> **Try it**
What you output must match, exactly, the lines from the start of the records to the line containing "Детские спортивные комплексы для дачи", both ends kept and pictures excluded.

Page images and extracted text:
*-*-*
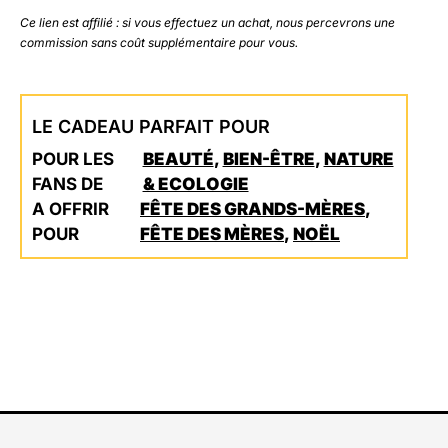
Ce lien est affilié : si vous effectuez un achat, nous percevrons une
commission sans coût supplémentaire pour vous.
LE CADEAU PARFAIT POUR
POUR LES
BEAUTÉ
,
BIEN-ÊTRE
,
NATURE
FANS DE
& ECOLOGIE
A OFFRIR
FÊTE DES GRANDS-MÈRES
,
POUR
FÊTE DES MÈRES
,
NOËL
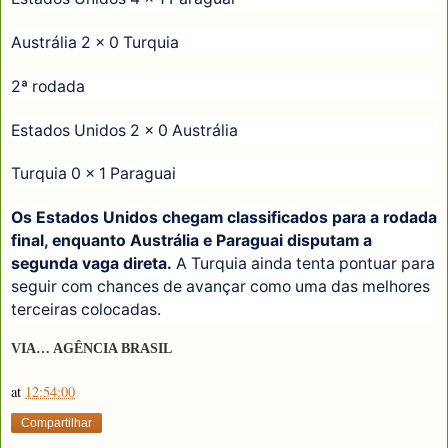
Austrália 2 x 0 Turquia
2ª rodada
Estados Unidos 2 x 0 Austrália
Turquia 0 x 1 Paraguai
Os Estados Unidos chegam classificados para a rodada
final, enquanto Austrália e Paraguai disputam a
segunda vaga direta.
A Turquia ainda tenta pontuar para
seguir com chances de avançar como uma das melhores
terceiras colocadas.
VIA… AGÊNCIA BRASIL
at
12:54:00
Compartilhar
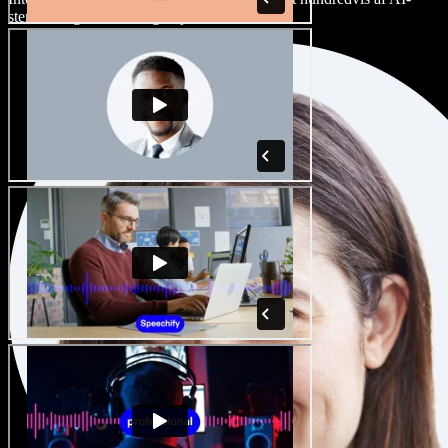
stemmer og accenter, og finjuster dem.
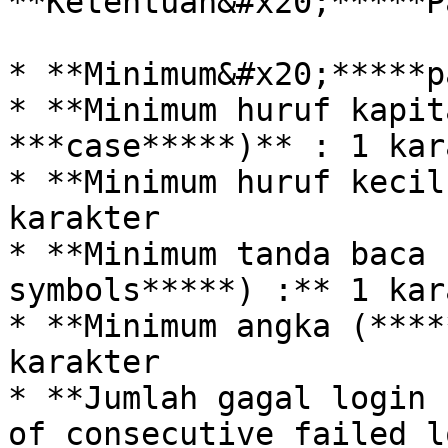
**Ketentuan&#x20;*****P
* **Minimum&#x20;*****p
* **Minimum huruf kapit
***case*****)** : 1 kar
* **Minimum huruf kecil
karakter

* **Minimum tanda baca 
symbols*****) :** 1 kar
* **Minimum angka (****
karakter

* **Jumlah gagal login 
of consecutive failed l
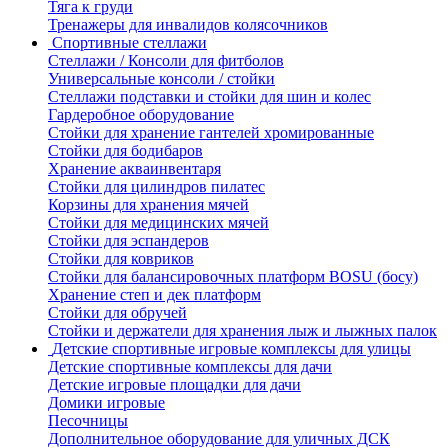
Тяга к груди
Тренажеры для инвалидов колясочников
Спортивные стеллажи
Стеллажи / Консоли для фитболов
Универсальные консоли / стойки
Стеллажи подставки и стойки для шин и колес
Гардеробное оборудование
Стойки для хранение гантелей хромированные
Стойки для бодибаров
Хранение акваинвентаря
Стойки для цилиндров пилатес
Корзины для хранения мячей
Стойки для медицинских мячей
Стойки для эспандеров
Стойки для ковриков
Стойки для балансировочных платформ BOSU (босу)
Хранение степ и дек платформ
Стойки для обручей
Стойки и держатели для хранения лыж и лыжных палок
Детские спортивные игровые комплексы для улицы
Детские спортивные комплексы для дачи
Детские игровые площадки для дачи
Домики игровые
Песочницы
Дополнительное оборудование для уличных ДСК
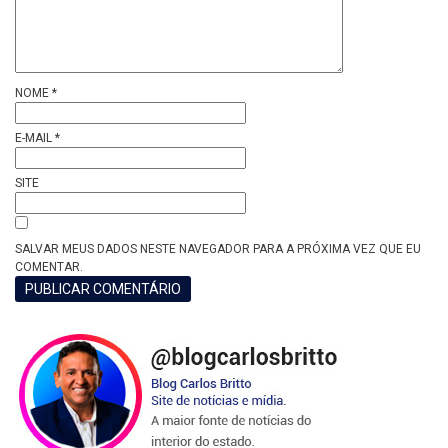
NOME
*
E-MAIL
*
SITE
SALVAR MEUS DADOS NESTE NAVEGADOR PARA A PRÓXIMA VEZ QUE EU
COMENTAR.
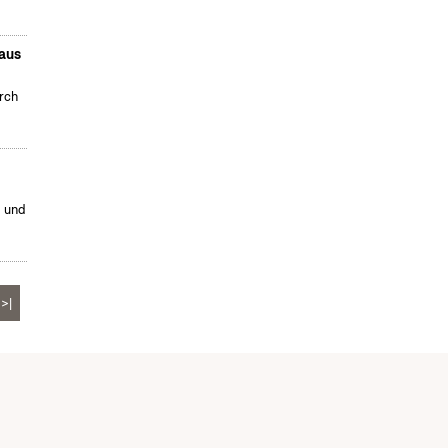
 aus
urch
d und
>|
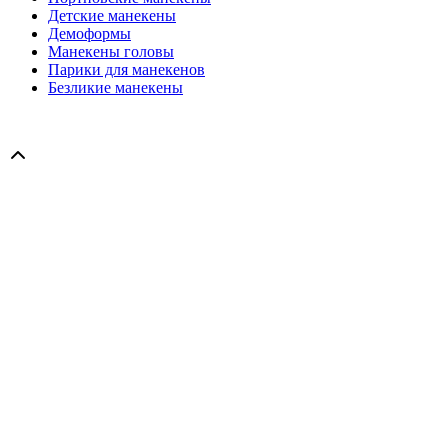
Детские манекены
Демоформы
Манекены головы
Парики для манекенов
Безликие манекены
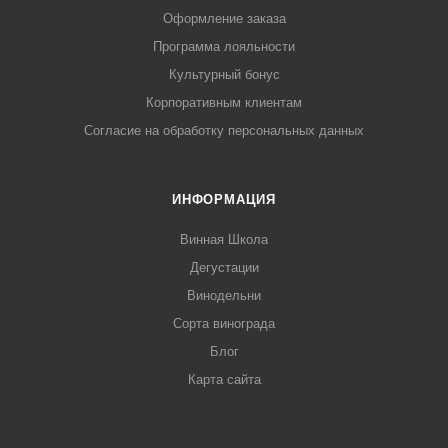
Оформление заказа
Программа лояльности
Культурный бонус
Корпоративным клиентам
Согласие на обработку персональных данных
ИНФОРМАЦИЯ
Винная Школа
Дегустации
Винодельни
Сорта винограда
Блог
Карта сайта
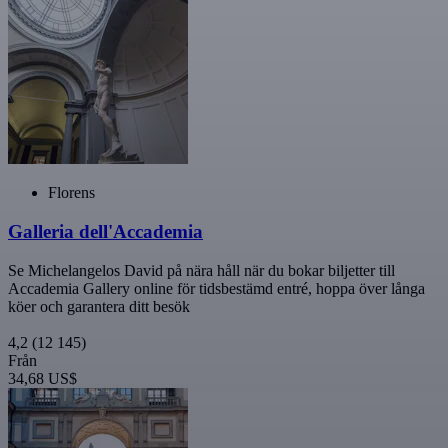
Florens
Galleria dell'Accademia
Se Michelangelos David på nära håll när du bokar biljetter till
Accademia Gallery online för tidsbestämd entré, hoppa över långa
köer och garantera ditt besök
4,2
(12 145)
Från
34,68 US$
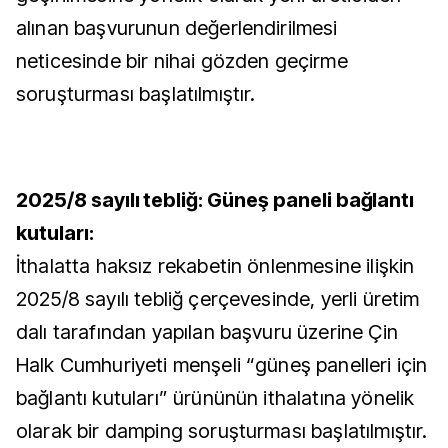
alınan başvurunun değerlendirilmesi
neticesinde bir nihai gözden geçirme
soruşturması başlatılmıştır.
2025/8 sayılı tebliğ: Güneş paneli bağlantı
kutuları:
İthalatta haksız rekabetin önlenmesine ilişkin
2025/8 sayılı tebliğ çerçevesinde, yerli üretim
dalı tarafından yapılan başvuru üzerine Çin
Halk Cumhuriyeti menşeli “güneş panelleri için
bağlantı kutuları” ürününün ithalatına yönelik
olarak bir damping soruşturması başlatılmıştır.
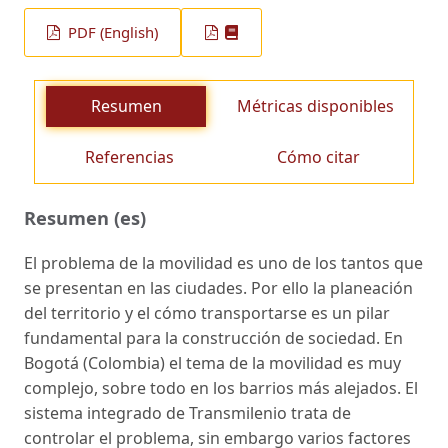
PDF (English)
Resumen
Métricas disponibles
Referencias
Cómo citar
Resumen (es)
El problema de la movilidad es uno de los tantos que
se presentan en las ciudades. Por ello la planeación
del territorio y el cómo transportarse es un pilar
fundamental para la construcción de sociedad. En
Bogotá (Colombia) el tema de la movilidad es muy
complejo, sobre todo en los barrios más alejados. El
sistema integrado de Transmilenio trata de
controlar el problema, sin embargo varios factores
*-*-*
> **Solution**
Ce lien est affilié : si vous effectuez un achat, nous percevrons une
commission sans coût supplémentaire pour vous.
LE CADEAU PARFAIT POUR
POUR LES
BEAUTÉ
,
BIEN-ÊTRE
,
NATURE
FANS DE
& ECOLOGIE
A OFFRIR
FÊTE DES GRANDS-MÈRES
,
POUR
FÊTE DES MÈRES
,
NOËL
Austrália 2 x 0 Turquia
2ª rodada
Estados Unidos 2 x 0 Austrália
Turquia 0 x 1 Paraguai
Os Estados Unidos chegam classificados para a rodada
final, enquanto Austrália e Paraguai disputam a
segunda vaga direta.
A Turquia ainda tenta pontuar para
seguir com chances de avançar como uma das melhores
terceiras colocadas.
VIA… AGÊNCIA BRASIL
at
12:54:00
Compartilhar
stemmer og accenter, og finjuster dem.
**Ketentuan&#x20;*****P
* **Minimum&#x20;*****p
* **Minimum huruf kapit
***case*****)** : 1 kar
* **Minimum huruf kecil
karakter

* **Minimum tanda baca 
symbols*****) :** 1 kar
* **Minimum angka (****
karakter

* **Jumlah gagal login 
of consecutive failed l
Тяга к груди
Тренажеры для инвалидов колясочников
Спортивные стеллажи
Стеллажи / Консоли для фитболов
Универсальные консоли / стойки
Стеллажи подставки и стойки для шин и колес
Гардеробное оборудование
Стойки для хранение гантелей хромированные
Стойки для бодибаров
Хранение акваинвентаря
Стойки для цилиндров пилатес
Корзины для хранения мячей
Стойки для медицинских мячей
Стойки для эспандеров
Стойки для ковриков
Стойки для балансировочных платформ BOSU (босу)
Хранение степ и дек платформ
Стойки для обручей
Стойки и держатели для хранения лыж и лыжных палок
Детские спортивные игровые комплексы для улицы
Детские спортивные комплексы для дачи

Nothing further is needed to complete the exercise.